On peut même avancer que l’ensemble se complaît toujours dans la médiocrité. Rien de plus logique : pour qu’un sel Bach émerge, il faut des milliers de compositeurs dont le travail ne sera pas retenu par la postérité. Mais déjà les œuvres des petits maîtres ressortent du lot, sans même parler des grandes créations qui jalonnent l’histoire.


Marivaux, Le petit maître corrigé par la comédie française (lesechos.fr)

Ainsi les parfums destinés à être vendus au plus grand nombre sont dans la même situation que la musique populaire : depuis que les maisons de disques s’en sont emparés, la qualité a globalement diminué, ce qui n’exclut pas d’occasionnelles surprises. Sauf que dans le cas du parfum, il est impossible de pourvoir des ingrédients de qualité pour les masses, car toutes les cultures de jasmin et de roses, tous les bois et résines précieuses de la planète, n’y suffiraient pas. Mais la créativité sait parfois faire avec peu de matériaux nobles, voire aucun.
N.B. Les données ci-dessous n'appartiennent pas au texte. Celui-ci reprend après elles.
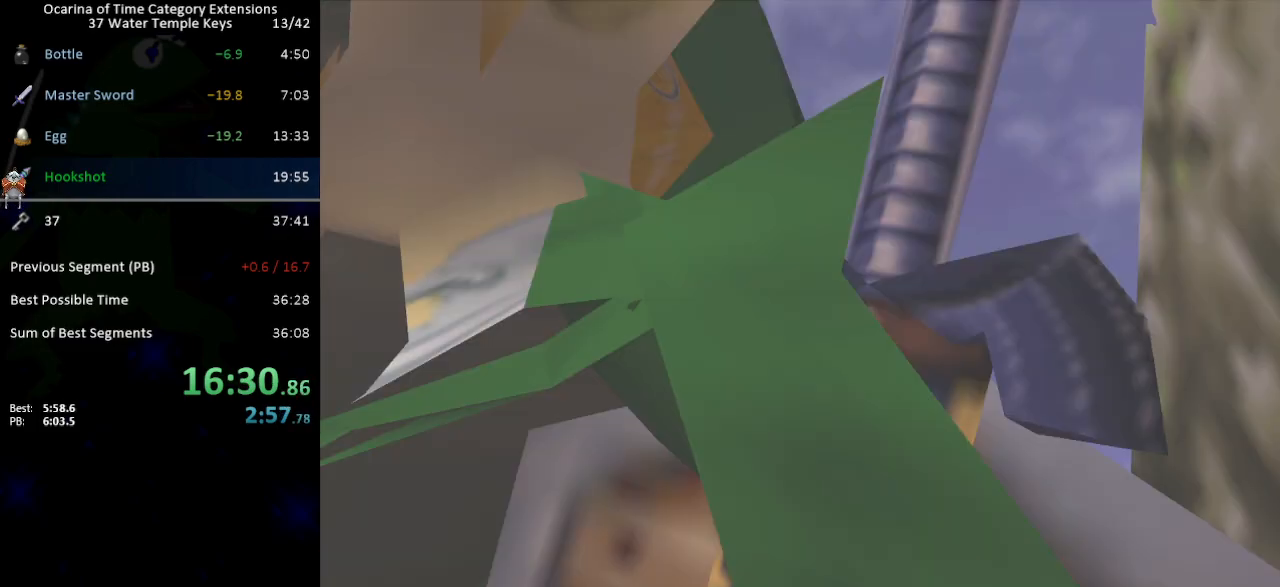
{"buttons": [], "left_stick": "up", "right_stick": "center", "events": [[233, "left_stick", "up"]]}
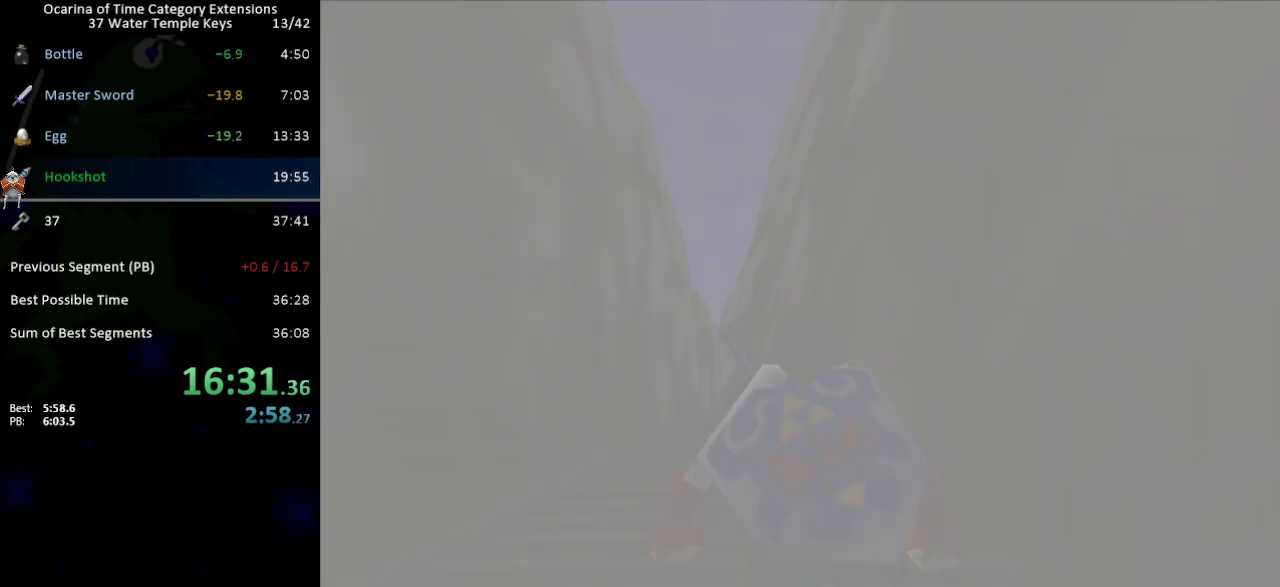
{"buttons": [], "left_stick": "up", "right_stick": "center", "events": []}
Fabrication de parfums dans le laboratoire de ISIPCA (lenversdessens.wordpress.com)

Quant aux parfums exclusifs et vintages, je les comparerais aux œuvres d’artistes en vogue : leur prix et le snobisme qui s’y rattache n’en garantissent ni la beauté ni l’intérêt. Pourtant, là aussi, nombre de créations artistiques s’adressent à l’âme humaine ou à sa capacité de s’émouvoir sans oublier son intelligence ou à sa faculté de comprendre une œuvre. Il n’y a donc aucune raison valable, à mon sens, d’exclure les parfums du domaine de l’art.